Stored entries
★ ★ ★

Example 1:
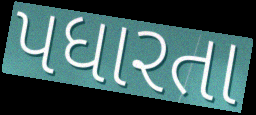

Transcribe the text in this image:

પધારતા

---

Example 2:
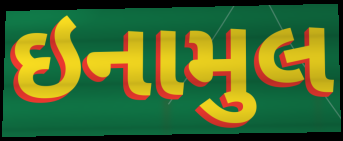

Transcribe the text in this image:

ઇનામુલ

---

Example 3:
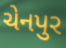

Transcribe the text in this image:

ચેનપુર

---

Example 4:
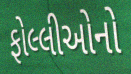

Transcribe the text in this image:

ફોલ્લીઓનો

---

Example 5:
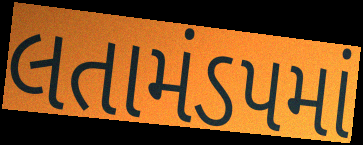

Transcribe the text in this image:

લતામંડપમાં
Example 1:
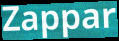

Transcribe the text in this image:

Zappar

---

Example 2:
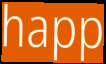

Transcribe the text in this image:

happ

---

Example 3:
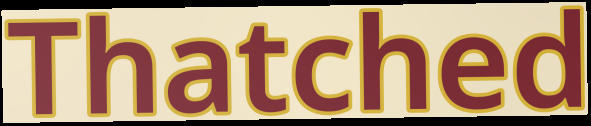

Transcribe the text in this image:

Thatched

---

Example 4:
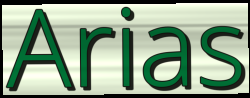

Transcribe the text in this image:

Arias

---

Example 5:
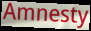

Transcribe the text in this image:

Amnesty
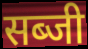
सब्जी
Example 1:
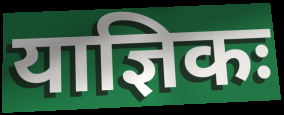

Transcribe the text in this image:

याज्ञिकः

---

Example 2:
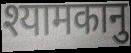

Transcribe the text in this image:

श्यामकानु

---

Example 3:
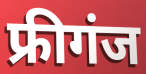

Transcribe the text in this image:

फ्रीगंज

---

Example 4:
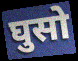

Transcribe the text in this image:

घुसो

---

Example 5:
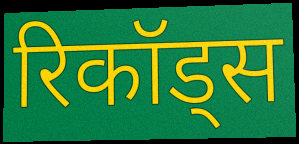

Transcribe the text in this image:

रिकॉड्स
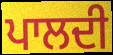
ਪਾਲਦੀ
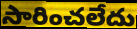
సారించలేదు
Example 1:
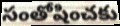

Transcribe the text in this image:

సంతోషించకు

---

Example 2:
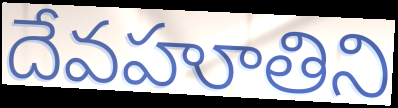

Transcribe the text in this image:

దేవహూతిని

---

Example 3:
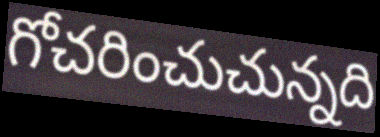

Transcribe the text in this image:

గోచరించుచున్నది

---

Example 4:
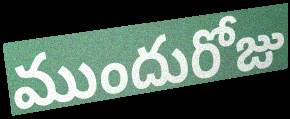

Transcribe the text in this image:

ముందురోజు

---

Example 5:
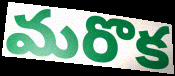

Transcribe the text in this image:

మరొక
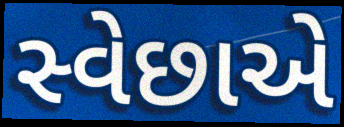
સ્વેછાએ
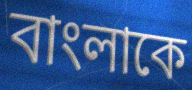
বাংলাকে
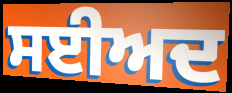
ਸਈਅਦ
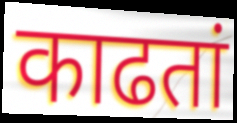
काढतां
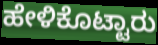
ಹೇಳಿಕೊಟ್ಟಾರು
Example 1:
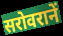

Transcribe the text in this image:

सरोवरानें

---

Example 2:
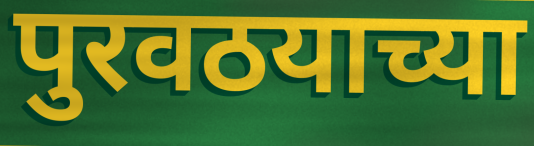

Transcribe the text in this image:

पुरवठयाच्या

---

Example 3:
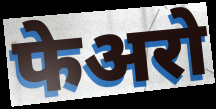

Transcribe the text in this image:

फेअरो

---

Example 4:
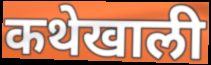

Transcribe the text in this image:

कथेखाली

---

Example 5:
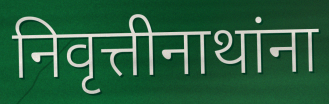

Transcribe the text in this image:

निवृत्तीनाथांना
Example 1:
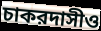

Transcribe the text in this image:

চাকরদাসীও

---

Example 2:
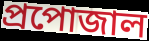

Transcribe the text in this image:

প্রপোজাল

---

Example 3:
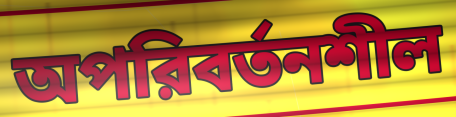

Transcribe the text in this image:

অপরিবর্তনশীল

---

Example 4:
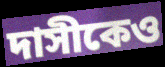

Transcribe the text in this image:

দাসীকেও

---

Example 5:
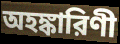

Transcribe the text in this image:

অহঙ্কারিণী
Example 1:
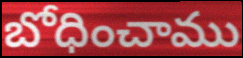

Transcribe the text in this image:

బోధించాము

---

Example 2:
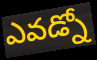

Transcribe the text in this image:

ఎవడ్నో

★ ★ ★

■ **Work item**
The records above, copied word for word without the pictures, are what should be output.

■ **Result**
Example 1:

Transcribe the text in this image:

પધારતા

---

Example 2:

Transcribe the text in this image:

ઇનામુલ

---

Example 3:

Transcribe the text in this image:

ચેનપુર

---

Example 4:

Transcribe the text in this image:

ફોલ્લીઓનો

---

Example 5:

Transcribe the text in this image:

લતામંડપમાં
Example 1:

Transcribe the text in this image:

Zappar

---

Example 2:

Transcribe the text in this image:

happ

---

Example 3:

Transcribe the text in this image:

Thatched

---

Example 4:

Transcribe the text in this image:

Arias

---

Example 5:

Transcribe the text in this image:

Amnesty
सब्जी
Example 1:

Transcribe the text in this image:

याज्ञिकः

---

Example 2:

Transcribe the text in this image:

श्यामकानु

---

Example 3:

Transcribe the text in this image:

फ्रीगंज

---

Example 4:

Transcribe the text in this image:

घुसो

---

Example 5:

Transcribe the text in this image:

रिकॉड्स
ਪਾਲਦੀ
సారించలేదు
Example 1:

Transcribe the text in this image:

సంతోషించకు

---

Example 2:

Transcribe the text in this image:

దేవహూతిని

---

Example 3:

Transcribe the text in this image:

గోచరించుచున్నది

---

Example 4:

Transcribe the text in this image:

ముందురోజు

---

Example 5:

Transcribe the text in this image:

మరొక
સ્વેછાએ
বাংলাকে
ਸਈਅਦ
काढतां
ಹೇಳಿಕೊಟ್ಟಾರು
Example 1:

Transcribe the text in this image:

सरोवरानें

---

Example 2:

Transcribe the text in this image:

पुरवठयाच्या

---

Example 3:

Transcribe the text in this image:

फेअरो

---

Example 4:

Transcribe the text in this image:

कथेखाली

---

Example 5:

Transcribe the text in this image:

निवृत्तीनाथांना
Example 1:

Transcribe the text in this image:

চাকরদাসীও

---

Example 2:

Transcribe the text in this image:

প্রপোজাল

---

Example 3:

Transcribe the text in this image:

অপরিবর্তনশীল

---

Example 4:

Transcribe the text in this image:

দাসীকেও

---

Example 5:

Transcribe the text in this image:

অহঙ্কারিণী
Example 1:

Transcribe the text in this image:

బోధించాము

---

Example 2:

Transcribe the text in this image:

ఎవడ్నో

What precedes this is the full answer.